Among the product launches they are pointing to is the new iPhone, for instance, with suggestions that pre-order bookings are looking very solid not just through year-end – the traditional peak season – but also well into Q1 next year at least as far as Chinese New Year.

The rise in rates would as usual be visible first on TransPacific routes, these sources predicted – ahead of Black Monday – but would soon pick up pace to Europe too as spare capacity started to tighten in TransPac.

Some forwarders had seen this sort of bounce coming, sources said – and had moved to secure capacity going forward. But others, including some newer players on the fast-growing e-commerce side, had not – preferring to keep paying spot prices at the recent low rates.

According to some, that may soon leave some of those players scrambling for shrinking capacity – and drive spot rates sharply higher.

In the meantime, the macro background to the market has started to look a little more constructive. Most major central banks, led by the US Federal Reserve, seem to be coming towards the end of a series of sharp rises in interest rates – with decisions to put rates up further put on hold during the last month.

This has led to speculation about whether inflation has been slayed – and thus whether interest rates may have peaked. Various commentators have become more positive about the outlook for a ‘soft landing’ in the US, which would help global markets considerably.

All of that said, there are still plenty of not inconsiderable clouds on the horizon – including the continuing tensions in Congress over the US government debt ceiling.

And outside the US, things are still not looking so great. Much of the Eurozone is already in recession – led by Germany, which has been hit hard by an energy policy that relied so much on Russian gas and had also removed the alternative of nuclear power.

The UK is also not looking great. Despite the headline rate of inflation falling, the underlying or ‘core’ rate of inflation remains stubbornly high.

And China, as noted in previous months, continues to suffer from post-Covid weakness in the key construction and property sectors.

The one economy which seems to have de-coupled from these trends – at least so far – is Japan, where a continued policy of ultra-low or negative interest rates has brought the yen down a long way. That has made the corporate sector substantially more competitive. Whether such a policy can or will be maintained, however, remains to be seen – as rising inflation may well finally force interest rates up in Japan too.

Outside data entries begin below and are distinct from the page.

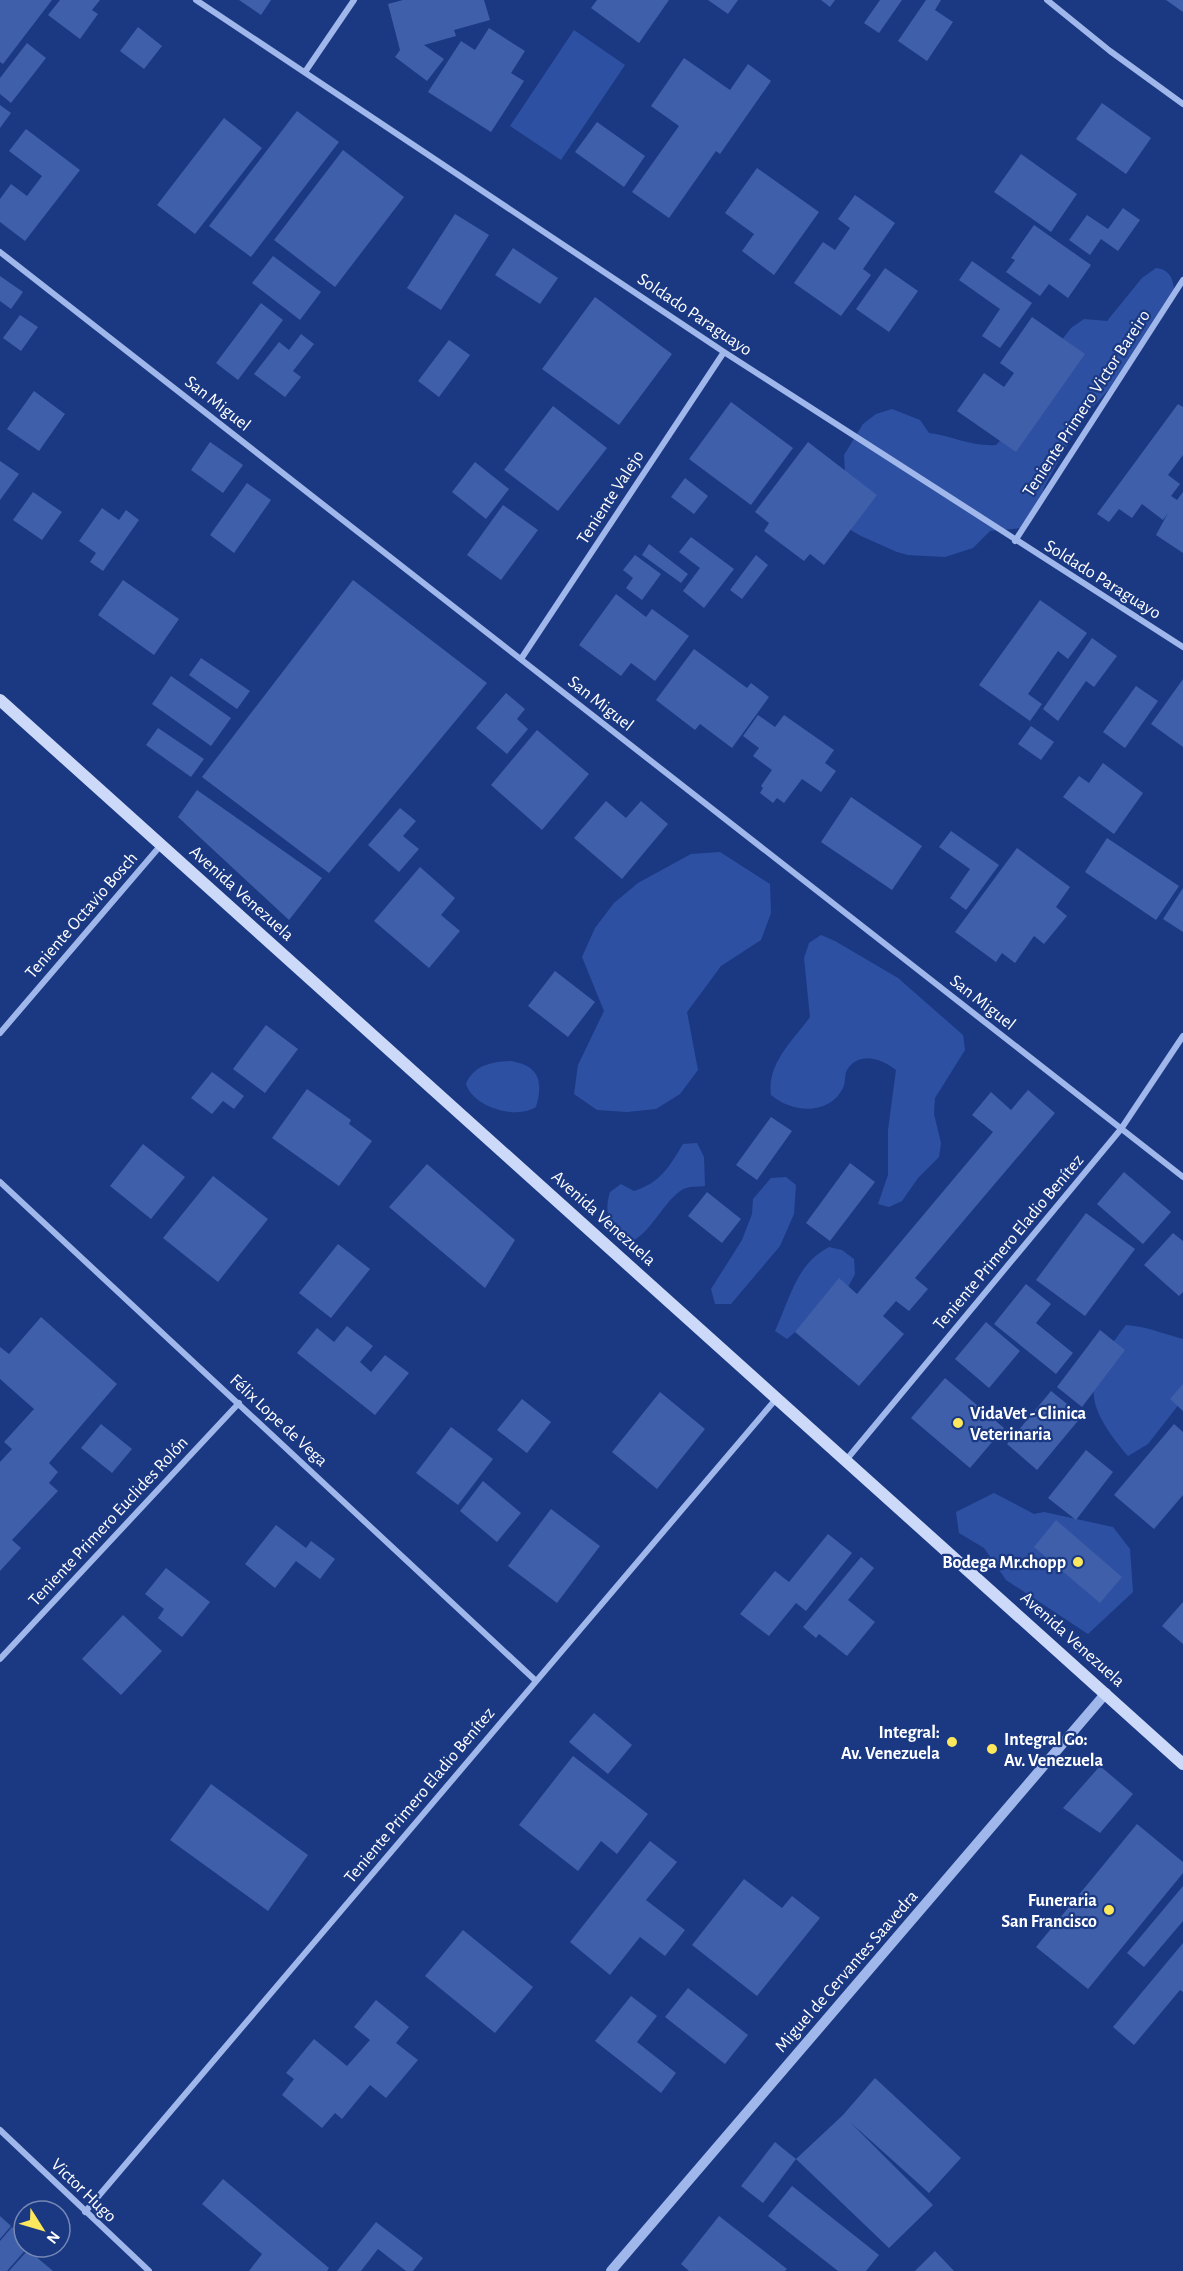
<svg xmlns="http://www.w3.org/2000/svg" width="1183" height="2271" viewBox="0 0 1183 2271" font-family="'Alegreya Sans',sans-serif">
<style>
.green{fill:#2e50a2}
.building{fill:#3f5faa}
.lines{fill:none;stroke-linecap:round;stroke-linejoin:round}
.minor{stroke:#a0b7eb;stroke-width:6}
.tertiary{stroke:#a0b7eb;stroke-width:10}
.secondary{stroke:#ccd9f8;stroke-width:12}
.poi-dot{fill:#fce75d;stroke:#1b3983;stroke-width:2}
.labels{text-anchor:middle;stroke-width:4.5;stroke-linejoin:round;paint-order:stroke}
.street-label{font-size:18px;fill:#fff;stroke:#1b3983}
.poi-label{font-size:18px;font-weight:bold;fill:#fff;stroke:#1b3983;text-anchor:end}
</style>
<rect width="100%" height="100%" fill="#1b3983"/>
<path class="green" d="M574,30L625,65L561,160L510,126Z
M1156,268C1168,269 1173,277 1174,289L1131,365L1081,420L1044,487L1041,503L1029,523L1022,528L990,531L973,548L945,557L908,555L897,552L861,536L852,531L842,518L845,471L844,455L863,424L876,414L892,409L920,420L929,433C953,436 972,447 996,445L1019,421L1051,354L1071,328L1084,319L1107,321L1142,278Z
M720,852L770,884L771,913L761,940L721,966L687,1012L698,1070L680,1094L656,1109L627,1112L597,1110L574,1094L578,1065L604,1011L582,957L595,928L614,903L638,883L691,854Z
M821,935L835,941L898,978L963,1035L965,1050L935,1098L934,1114L941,1143L939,1157L918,1178L902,1201L889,1207L878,1204L888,1175V1130L896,1070C882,1059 859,1050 847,1070C844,1075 846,1082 843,1088C829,1116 792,1113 771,1095C767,1063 792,1042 810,1017L804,958L809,943Z
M510,1061C538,1065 544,1080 536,1107C516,1120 473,1107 466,1084C474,1065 491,1062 510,1061Z
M697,1143L704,1157L705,1186C699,1187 691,1186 686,1188C667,1195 655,1228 633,1241C613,1224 602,1219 610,1192L621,1184L634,1191C660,1183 670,1166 683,1144Z
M786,1177L796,1185L794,1214L780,1246L731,1304H715L711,1289L742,1240L752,1214L753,1199L771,1178Z
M829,1247L842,1250L854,1259L855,1274L848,1287L787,1339L775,1331C790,1299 796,1264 829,1247Z
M1126,1325C1145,1326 1164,1334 1183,1339V1399L1148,1444L1128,1456C1083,1403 1082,1381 1126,1325Z
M994,1493L1034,1514L1044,1512L1113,1527L1130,1549L1133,1592L1088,1634L1006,1580L984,1548L959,1533L956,1512Z"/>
<path class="building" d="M0,0H52L3,64L0,62Z
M60,0H100L92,10L98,14L80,39L48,15Z
M239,0H271L261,15Z
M403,0H484L490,20L454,30L456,36L424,45L444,59L427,81L395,57L400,50L388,4Z
M597,0H669L639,43L591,8Z
M708,0H738L728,14Z
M821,0H835L830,7Z
M880,0H902L879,33L864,23Z
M926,0H941L935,10L953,22L927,61L898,41Z
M1166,0H1183V12Z
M138,27L162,46L144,69L120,51Z
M489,28L525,51L511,73L524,81L491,132L428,92L461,41L475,50Z
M27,43L46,58L11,103L0,94V78Z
M684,58L730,90L748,64L771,81L720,154L716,151L669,218L632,192L679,126L651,106Z
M1102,103L1151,138L1126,174L1076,139Z
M0,105L11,113L0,128Z
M297,111L339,142L251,257L209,226Z
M224,118L262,148L195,234L157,205Z
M597,122L645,156L624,187L575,152Z
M26,129L80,170L25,241L0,222V199L11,184L27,196L42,176L9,151Z
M343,150L404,197L335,287L274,240Z
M1021,154L1077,194L1051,232L994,192Z
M757,168L819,212L774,275L742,251L754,234L725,213Z
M855,195L895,223L863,269L871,275L841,316L794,283L823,242L835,250L850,228L838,219Z
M1123,208L1140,220L1118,251L1101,239L1090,255L1069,240L1087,215L1108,229Z
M455,214L489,235L441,310L407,288Z
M1034,225L1091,265L1068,298L1049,284L1040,296L1006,272L1015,260L1011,258Z
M513,248L558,278L540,304L495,275Z
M273,256L321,292L300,320L252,283Z
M972,261L1032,303L1000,348L982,336L1000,309L959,280Z
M885,268L918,291L889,332L856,309Z
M0,276L23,292L11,309L0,301Z
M595,297L672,354L619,425L542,369Z
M261,303L283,320L238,380L216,363Z
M20,315L38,327L21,351L3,338Z
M1032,317L1085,354L1016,452L957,411L984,373L1004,387L1014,373L1000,363Z
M301,334L314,344L293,371L301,377L285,397L254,374L279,342L289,350Z
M449,340L470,355L439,397L418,381Z
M34,391L65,414L39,451L7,429Z
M731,402L793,448L751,505L689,459Z
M1178,404L1183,407V455L1168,475L1180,484L1171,496L1177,500L1183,492V553L1156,535L1168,513L1163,520L1142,504L1132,518L1119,509L1109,522L1097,514Z
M553,406L607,448L558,511L504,470Z
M210,442L243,465L223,493L191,470Z
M808,442L877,495L824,565L810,554L804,561L764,531L769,523L755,512Z
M0,461L19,474L0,500Z
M475,462L509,489L486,519L452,492Z
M685,478L708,496L694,514L671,497Z
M247,483L271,500L234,553L210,535Z
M33,492L62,512L42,540L13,520Z
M503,505L538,530L501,580L467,555Z
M102,508L119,520L126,510L139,520L103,571L90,562L96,553L79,541Z
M691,537L734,569L704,608L683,591L700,568L679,552Z
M649,544L688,574L681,583L642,555Z
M635,555L661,574L642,600L626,588L633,578L623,570Z
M756,555L768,565L742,599L730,590Z
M123,580L179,619L154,655L98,615Z
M353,580L487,683L329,873L202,777Z
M616,594L646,617L652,609L689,636L655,681L631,663L621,676L579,645Z
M1040,600L1087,633L1068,659L1058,651L1028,694L1042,704L1030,721L979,685Z
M1092,638L1117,656L1094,687L1086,681L1058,721L1043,709Z
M694,649L747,688L751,683L769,697L732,748L700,724L695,730L656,700Z
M201,658L250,691L237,709L189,675Z
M171,676L231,718L211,746L152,704Z
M1183,679V747L1151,724Z
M1136,686L1158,701L1125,748L1103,732Z
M506,693L525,709L517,719L528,729L507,754L476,728Z
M758,715L775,727L784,715L834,750L825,763L836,771L821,792L802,779L784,803L777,798L773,803L760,793L763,788L761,786L772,770L753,756L759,748L743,736Z
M1031,726L1054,742L1041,760L1018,744Z
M158,728L204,759L191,777L146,745Z
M537,730L589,774L542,830L491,785Z
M1103,763L1143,793L1114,834L1063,797L1079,776L1089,783Z
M197,790L322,878L289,920L178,817Z
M851,797L922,846L892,890L821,842Z
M606,801L626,818L641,801L668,824L622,879L574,838Z
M400,808L416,821L403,836L419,849L399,872L368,845Z
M951,831L999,865L966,910L950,898L970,869L939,847Z
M1107,838L1179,886L1156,920L1085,872Z
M1017,848L1070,887L1056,907L1067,916L1044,944L1034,936L1015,963L1002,953L996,962L955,932Z
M420,867L455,898L441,915L460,931L429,968L374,921Z
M1183,888V932L1163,919Z
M555,971L595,1002L568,1037L528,1006Z
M266,1025L298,1049L265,1093L233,1069Z
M212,1072L244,1096L234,1109L223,1101L212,1114L191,1098Z
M307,1089L351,1120L349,1124L372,1141L339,1186L272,1138Z
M1028,1090L1055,1113L915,1278L928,1289L909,1311L896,1301L883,1316L904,1334L859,1386L795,1332L839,1278L857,1294L993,1132L972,1115L991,1092L1011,1110Z
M771,1117L792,1131L757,1180L736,1165Z
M143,1144L185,1177L151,1219L110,1186Z
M850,1163L875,1182L830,1241L806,1223Z
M427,1164L515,1240L485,1288L389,1207Z
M1124,1172L1171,1212L1143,1244L1097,1204Z
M213,1176L268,1219L218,1282L163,1238Z
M707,1192L741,1219L722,1243L688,1216Z
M1086,1213L1135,1249L1085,1316L1036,1280Z
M1173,1233L1183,1241V1292L1179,1296L1144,1265Z
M338,1244L370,1269L331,1318L299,1293Z
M1026,1284L1051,1304L1036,1323L1073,1353L1056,1374L994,1324Z
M41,1317L117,1384L49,1463L58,1472L49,1483L58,1491L12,1540L21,1548L0,1571V1462L12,1449L4,1442L34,1409L0,1379V1347L9,1354Z
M986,1322L1020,1351L989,1388L955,1359Z
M347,1326L373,1346L360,1362L371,1372L385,1355L409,1373L375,1415L297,1353L317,1328L334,1342Z
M1100,1330L1125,1350L1082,1407L1057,1387Z
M945,1378L1004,1428L970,1468L911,1418Z
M1183,1384V1411L1170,1399Z
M1051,1391L1082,1416L1037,1470L1007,1444Z
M660,1392L705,1429L657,1489L612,1452Z
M522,1399L551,1422L527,1453L497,1430Z
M101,1424L132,1449L112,1473L81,1448Z
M1174,1424L1183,1432V1495L1154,1529L1114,1495Z
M451,1427L493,1459L458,1505L416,1473Z
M1086,1450L1113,1472L1076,1520L1048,1498Z
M483,1481L521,1513L497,1542L460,1511Z
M551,1509L600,1546L557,1603L508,1566Z
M1056,1520L1122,1577L1100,1603L1034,1547Z
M276,1525L306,1548L311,1541L335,1559L320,1579L296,1561L275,1588L245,1564Z
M828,1534L852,1553L806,1611L796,1603L769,1636L740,1614L775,1571L789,1582Z
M861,1557L874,1568L848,1600L875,1622L847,1656L819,1634L816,1638L803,1627Z
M166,1568L210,1602L182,1637L158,1618L164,1609L145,1594Z
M1183,1602V1644L1162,1626Z
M123,1615L162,1651L121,1695L82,1659Z
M594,1713L632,1745L608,1774L569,1742Z
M573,1756L648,1814L617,1854L601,1841L578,1871L519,1825Z
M1100,1766L1133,1794L1100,1833L1063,1808Z
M211,1784L308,1855L268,1911L170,1840Z
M1137,1824L1183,1862V1873L1088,1989L1036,1947Z
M650,1841L677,1862L646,1900L685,1930L665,1956L640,1937L610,1975L570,1942Z
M744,1879L782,1908L792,1896L820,1918L757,1996L692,1945Z
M1183,1886V1921L1144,1967L1127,1953Z
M463,1930L533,1987L495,2033L425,1976Z
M1183,1943V1992L1180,1990L1134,2045L1113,2027Z
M688,1988L748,2035L725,2064L665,2017Z
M631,1996L657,2016L637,2042L676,2073L661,2093L595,2041Z
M376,2000L409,2027L396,2043L418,2060L386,2098L370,2085L342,2119L335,2113L322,2128L282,2095L294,2079L286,2073L314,2039L347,2066L370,2040L354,2027Z
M875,2078L961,2158L929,2193L850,2122L933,2205L889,2248L796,2159L843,2115Z
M775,2142L796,2159L763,2203L741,2186Z
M223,2179L329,2268L327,2271H249L262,2254L202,2204Z
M792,2186L879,2255L866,2271H838L768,2216Z
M0,2216L11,2226L0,2239Z
M719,2216L787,2269L785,2271H689L681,2264Z
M376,2222L423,2258L413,2271H406L378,2249L361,2271H337Z
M12,2227L24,2237V2247H28L7,2271H0V2241Z
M28,2250L53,2271H9Z
M935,2251L954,2271H915Z"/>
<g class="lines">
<path class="minor" d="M196,0L724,352L1183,647
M1047,0L1110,51L1183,104
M305,72L354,0
M0,252L1183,1177
M1015,541L1183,280
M521,659L724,352
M0,1033L161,845
M0,1182L536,1681
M847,1459L1121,1129L1183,1036
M0,1659L239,1403
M0,2130L149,2271
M85,2212L776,1399"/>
<path class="tertiary" d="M611,2271L1106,1693"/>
<path class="secondary" d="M0,700L1183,1764"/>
</g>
<g class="poi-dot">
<circle cx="958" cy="1423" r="6"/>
<circle cx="1078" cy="1562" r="6"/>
<circle cx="952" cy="1742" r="6"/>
<circle cx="992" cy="1749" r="6"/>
<circle cx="1109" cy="1910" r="6"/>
</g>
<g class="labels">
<g class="street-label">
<text transform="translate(695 314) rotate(34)" y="6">Soldado Paraguayo</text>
<text transform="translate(218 403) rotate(38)" y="6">San Miguel</text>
<text transform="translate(1086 403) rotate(-57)" y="6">Teniente Primero Victor Bareiro</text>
<text transform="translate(610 497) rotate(-57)" y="6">Teniente Valejo</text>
<text transform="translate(1103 579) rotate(32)" y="6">Soldado Paraguayo</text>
<text transform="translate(601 703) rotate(38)" y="6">San Miguel</text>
<text transform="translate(242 893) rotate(42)" y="6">Avenida Venezuela</text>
<text transform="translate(81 915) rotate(-49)" y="6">Teniente Octavio Bosch</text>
<text transform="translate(983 1002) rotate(38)" y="6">San Miguel</text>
<text transform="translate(604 1218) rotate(42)" y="6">Avenida Venezuela</text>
<text transform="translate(1008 1242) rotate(-50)" y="6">Teniente Primero Eladio Benítez</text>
<text transform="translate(279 1420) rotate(43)" y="6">Félix Lope de Vega</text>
<text transform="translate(108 1521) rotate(-47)" y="6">Teniente Primero Euclides Rolón</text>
<text transform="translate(1073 1639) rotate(42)" y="6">Avenida Venezuela</text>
<text transform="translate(419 1795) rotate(-50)" y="6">Teniente Primero Eladio Benítez</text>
<text transform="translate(846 1971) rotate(-49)" y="6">Miguel de Cervantes Saavedra</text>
<text transform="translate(84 2190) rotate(44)" y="6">Victor Hugo</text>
</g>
<g class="poi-label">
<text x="970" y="1419" text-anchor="start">VidaVet - Clinica<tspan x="970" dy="21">Veterinaria</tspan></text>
<text x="1066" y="1568">Bodega Mr.chopp</text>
<text x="940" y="1738">Integral:<tspan x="940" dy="21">Av. Venezuela</tspan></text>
<text x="1004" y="1745" text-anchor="start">Integral Go:<tspan x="1004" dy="21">Av. Venezuela</tspan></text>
<text x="1097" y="1906">Funeraria<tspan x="1097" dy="21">San Francisco</tspan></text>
</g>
</g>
<g transform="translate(42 2229) rotate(127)"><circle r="28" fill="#1b3983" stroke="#7688b5" stroke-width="1.5"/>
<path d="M0-4.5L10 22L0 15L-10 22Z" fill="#fce75d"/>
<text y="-9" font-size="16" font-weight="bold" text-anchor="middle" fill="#ffffff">N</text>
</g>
</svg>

Meanwhile, weaker demand from China has weighed down on prices for various commodities.

One important exception has been in the oil market, where cuts in production led by Saudi Arabia boosted the crude price back above $90 a barrel during September – threatening to stoke inflationary pressures again just as they had been easing.

In the air cargo industry, the impact of that has not been so significant – yet at least. An 11.2% increase in crude oil prices in the month to 29 September had only fed through to a 5.8% increase in jet fuel, according to Platt’s data – as the ‘crack spread’ closed a little over the month.

If the Saudis persist in a lower oil supply strategy, that will be something to keep watching.